There is limited knowledge about the long-term impact of repeated annual influenza vaccination on the influenza-specific T-cell immunity despite decades of use of influenza vaccine. Here, we provide unique data on humoral and T-cell responses after repeated annual vaccination with the same H1N1pdm09 strain from its introduction in 2009 and over four subsequent seasons.

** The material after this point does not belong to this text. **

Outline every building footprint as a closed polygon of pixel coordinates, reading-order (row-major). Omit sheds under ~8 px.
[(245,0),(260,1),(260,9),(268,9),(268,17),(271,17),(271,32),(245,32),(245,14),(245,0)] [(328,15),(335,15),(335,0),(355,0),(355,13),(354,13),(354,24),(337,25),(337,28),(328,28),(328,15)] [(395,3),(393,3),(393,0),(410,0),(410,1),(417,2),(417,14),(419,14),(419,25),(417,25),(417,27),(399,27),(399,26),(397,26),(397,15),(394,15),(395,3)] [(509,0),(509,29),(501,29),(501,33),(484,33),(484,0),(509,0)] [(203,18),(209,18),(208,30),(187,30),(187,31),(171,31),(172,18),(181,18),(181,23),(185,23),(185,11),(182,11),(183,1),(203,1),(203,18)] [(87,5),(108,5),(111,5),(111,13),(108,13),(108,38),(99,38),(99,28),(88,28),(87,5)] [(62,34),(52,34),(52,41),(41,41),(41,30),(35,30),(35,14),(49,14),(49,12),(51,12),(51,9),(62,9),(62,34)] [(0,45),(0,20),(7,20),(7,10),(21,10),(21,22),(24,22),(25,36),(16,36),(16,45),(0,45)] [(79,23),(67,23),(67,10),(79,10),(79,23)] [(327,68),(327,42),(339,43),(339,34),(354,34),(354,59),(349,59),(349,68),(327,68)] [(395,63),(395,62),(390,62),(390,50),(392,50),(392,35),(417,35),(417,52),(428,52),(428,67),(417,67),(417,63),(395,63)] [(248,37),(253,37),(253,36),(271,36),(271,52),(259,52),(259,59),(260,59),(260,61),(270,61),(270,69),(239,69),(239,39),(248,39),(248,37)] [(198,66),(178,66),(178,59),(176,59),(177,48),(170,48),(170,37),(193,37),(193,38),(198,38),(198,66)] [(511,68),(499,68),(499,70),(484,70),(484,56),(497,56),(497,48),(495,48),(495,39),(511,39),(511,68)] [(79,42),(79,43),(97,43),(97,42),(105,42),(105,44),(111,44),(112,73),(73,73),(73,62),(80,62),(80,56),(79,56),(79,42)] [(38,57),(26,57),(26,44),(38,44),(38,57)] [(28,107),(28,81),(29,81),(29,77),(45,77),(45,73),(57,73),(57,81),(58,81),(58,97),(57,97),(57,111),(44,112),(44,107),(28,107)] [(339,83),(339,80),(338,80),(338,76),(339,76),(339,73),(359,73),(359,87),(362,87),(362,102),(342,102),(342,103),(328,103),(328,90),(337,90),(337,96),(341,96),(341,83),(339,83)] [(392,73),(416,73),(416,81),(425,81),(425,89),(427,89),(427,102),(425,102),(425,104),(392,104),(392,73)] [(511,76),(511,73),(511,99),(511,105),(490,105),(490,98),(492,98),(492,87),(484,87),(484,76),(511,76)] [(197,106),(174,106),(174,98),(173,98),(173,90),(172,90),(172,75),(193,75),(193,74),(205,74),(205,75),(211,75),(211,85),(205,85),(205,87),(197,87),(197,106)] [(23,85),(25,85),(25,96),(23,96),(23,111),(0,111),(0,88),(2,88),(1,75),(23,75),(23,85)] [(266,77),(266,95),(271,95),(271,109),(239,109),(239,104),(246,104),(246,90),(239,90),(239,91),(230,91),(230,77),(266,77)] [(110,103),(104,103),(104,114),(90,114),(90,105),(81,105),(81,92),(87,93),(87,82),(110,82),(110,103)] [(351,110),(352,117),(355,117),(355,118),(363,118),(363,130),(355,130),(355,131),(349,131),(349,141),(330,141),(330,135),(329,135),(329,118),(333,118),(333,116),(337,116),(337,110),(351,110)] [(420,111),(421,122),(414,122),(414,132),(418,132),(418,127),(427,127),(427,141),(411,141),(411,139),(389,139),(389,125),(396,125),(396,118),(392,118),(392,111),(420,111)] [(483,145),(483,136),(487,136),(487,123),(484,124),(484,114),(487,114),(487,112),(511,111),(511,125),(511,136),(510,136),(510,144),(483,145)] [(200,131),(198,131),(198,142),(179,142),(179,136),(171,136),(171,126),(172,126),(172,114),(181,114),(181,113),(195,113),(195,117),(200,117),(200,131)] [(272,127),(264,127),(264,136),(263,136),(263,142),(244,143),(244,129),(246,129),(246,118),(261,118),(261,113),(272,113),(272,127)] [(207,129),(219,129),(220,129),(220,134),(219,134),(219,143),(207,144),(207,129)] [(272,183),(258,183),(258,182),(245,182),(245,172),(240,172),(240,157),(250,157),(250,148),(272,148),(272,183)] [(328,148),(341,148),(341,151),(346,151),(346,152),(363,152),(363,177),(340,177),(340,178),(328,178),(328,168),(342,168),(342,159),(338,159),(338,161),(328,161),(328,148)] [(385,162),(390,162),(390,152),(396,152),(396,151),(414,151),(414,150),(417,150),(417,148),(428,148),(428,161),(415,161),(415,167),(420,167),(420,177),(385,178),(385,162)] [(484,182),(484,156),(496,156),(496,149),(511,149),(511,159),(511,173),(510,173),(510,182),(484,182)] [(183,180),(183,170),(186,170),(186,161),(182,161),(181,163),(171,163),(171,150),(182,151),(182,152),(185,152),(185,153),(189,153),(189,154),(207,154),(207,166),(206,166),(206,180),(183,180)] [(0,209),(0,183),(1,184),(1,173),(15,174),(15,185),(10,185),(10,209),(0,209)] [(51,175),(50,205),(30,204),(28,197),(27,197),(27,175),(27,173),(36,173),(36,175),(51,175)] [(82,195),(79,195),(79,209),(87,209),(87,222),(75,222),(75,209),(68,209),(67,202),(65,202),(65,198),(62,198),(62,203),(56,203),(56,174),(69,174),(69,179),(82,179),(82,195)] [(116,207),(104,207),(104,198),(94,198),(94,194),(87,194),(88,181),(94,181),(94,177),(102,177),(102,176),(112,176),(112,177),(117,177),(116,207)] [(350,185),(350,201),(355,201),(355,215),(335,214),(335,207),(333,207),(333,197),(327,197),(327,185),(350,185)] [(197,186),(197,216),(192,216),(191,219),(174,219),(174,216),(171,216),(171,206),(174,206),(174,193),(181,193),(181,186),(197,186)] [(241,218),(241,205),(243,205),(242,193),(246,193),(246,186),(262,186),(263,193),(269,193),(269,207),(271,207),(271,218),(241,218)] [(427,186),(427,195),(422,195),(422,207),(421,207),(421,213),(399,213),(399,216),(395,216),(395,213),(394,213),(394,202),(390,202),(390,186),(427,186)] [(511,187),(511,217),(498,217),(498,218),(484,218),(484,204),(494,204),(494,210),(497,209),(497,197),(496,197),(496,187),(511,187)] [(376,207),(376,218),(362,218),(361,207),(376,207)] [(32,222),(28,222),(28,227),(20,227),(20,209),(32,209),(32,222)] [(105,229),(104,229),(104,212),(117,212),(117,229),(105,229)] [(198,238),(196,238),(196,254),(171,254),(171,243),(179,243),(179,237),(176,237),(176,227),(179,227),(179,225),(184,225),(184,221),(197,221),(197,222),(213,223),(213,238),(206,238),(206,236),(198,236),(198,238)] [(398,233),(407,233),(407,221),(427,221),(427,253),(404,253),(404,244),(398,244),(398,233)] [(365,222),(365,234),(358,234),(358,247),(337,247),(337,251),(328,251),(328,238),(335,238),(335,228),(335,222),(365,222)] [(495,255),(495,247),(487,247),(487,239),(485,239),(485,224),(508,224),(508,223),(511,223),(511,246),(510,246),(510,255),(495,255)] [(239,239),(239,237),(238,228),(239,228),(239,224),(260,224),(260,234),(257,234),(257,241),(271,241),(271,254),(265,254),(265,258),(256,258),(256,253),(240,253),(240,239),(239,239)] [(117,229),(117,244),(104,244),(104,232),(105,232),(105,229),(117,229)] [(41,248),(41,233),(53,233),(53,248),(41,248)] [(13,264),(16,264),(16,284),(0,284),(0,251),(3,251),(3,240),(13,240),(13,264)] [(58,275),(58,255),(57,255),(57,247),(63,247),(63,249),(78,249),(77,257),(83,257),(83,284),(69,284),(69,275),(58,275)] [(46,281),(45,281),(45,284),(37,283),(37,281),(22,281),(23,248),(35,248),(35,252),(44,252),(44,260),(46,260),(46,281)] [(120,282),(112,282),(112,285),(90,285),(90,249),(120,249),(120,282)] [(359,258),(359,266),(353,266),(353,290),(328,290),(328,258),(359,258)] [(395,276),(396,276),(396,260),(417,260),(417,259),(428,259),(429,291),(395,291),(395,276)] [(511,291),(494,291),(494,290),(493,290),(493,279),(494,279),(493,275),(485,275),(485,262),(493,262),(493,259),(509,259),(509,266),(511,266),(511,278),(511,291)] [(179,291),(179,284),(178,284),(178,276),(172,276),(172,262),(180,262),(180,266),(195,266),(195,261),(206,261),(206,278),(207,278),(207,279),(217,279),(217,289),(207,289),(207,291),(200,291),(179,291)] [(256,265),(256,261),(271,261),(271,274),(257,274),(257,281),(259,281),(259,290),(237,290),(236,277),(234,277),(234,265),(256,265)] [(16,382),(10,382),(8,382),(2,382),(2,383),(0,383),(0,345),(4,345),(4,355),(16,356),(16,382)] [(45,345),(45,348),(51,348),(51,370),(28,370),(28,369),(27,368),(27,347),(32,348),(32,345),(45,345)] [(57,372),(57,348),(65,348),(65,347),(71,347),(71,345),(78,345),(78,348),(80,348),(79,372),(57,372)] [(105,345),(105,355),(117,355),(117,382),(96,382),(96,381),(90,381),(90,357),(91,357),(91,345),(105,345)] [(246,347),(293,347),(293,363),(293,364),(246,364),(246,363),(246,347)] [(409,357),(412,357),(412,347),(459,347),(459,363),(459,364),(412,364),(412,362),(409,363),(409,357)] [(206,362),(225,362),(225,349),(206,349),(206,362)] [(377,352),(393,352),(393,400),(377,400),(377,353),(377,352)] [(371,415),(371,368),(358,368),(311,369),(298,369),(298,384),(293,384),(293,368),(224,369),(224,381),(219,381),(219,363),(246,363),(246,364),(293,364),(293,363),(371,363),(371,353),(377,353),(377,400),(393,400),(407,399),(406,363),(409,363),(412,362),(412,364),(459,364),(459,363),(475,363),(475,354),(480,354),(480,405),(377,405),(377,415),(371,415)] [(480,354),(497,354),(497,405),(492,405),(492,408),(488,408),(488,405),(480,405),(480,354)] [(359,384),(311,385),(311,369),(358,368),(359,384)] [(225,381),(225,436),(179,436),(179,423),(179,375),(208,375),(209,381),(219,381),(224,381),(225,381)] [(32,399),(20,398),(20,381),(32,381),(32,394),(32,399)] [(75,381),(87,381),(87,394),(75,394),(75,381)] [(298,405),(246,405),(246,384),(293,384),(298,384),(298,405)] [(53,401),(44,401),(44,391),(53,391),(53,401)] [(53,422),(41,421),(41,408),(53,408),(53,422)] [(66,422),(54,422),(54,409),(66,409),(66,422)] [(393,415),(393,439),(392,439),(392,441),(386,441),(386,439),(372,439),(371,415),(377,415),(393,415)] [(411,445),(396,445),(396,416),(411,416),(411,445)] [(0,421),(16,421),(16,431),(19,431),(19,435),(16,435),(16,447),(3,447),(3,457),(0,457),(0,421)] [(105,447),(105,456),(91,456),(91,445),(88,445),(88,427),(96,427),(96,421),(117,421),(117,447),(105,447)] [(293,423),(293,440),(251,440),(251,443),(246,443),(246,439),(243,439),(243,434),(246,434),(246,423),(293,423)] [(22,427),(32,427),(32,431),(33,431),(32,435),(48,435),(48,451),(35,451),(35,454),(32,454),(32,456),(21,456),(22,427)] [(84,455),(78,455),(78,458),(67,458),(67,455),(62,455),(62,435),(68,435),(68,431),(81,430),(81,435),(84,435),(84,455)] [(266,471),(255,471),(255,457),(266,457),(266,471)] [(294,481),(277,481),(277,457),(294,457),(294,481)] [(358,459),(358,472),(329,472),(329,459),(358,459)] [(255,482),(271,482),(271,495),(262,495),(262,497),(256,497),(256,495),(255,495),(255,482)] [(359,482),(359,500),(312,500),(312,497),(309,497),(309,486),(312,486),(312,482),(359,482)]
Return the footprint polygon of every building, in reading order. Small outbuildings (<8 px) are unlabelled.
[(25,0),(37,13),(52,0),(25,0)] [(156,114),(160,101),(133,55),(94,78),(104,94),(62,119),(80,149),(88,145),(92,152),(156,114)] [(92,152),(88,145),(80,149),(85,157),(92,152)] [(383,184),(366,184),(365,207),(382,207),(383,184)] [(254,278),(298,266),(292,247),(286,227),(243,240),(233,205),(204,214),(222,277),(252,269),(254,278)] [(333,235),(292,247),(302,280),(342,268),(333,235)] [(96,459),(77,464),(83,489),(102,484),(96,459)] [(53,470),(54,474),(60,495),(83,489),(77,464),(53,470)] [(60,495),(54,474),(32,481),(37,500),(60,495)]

Repeated vaccinations resulted in an increase in both the quantity and the quality of H1N1pdm09-specific T-cell responses. One study suggested that >20 IFN-γ-secreting T cells/106 PBMC as detectable protective influenza-specific T cells at a population level.8 In our repeatedly vaccinated HCW cohort, the prevaccination IFN-γ-secreting T cells increased significantly from non-detectable (5 cells/106 PBMC) to persistently high numbers (95 cells/106 PBMC) after 3−4 vaccinations, although we do not have T-cell data from 2010 and 2011 to confirm whether these cells increased continuously after each year of repeated vaccination until 2012 and 2013, similarly to the antibody responses. Whereas in the absence of repeated vaccination, a decline in H1N1pdm09-specific cytokine-secreting T cells from 2012 to 2013 was observed in single vaccinated individuals (Supplementary-Fig. 1a).12 Moreover, the quality of CD4+ T cells was improved with higher multi-cytokine-secreting responses, associated with superior function compared to single-cytokine producers.14,15 The boost of IFN-γ+TNF-α+CD4+ responses after each vaccination in 2009, 2012, and 2013 suggests a continuous increase of these responses. We hypothesize that the magnitude of T cells may reach a plateau after 3−4 repeated vaccinations, like the antibodies, while the quality of T cells continues to improve. Although this study did not assess the quality of antibodies, our earlier report showed that repeated vaccination maintained the antibody avidity.16 This implies that repeated vaccination may have a broader impact on immune responses, which are not usually assessed in conventional vaccine immunogenicity studies.17 Future studies should therefore include diverse immunological assessments to better understand vaccine immunogenicity in populations with different influenza exposure backgrounds.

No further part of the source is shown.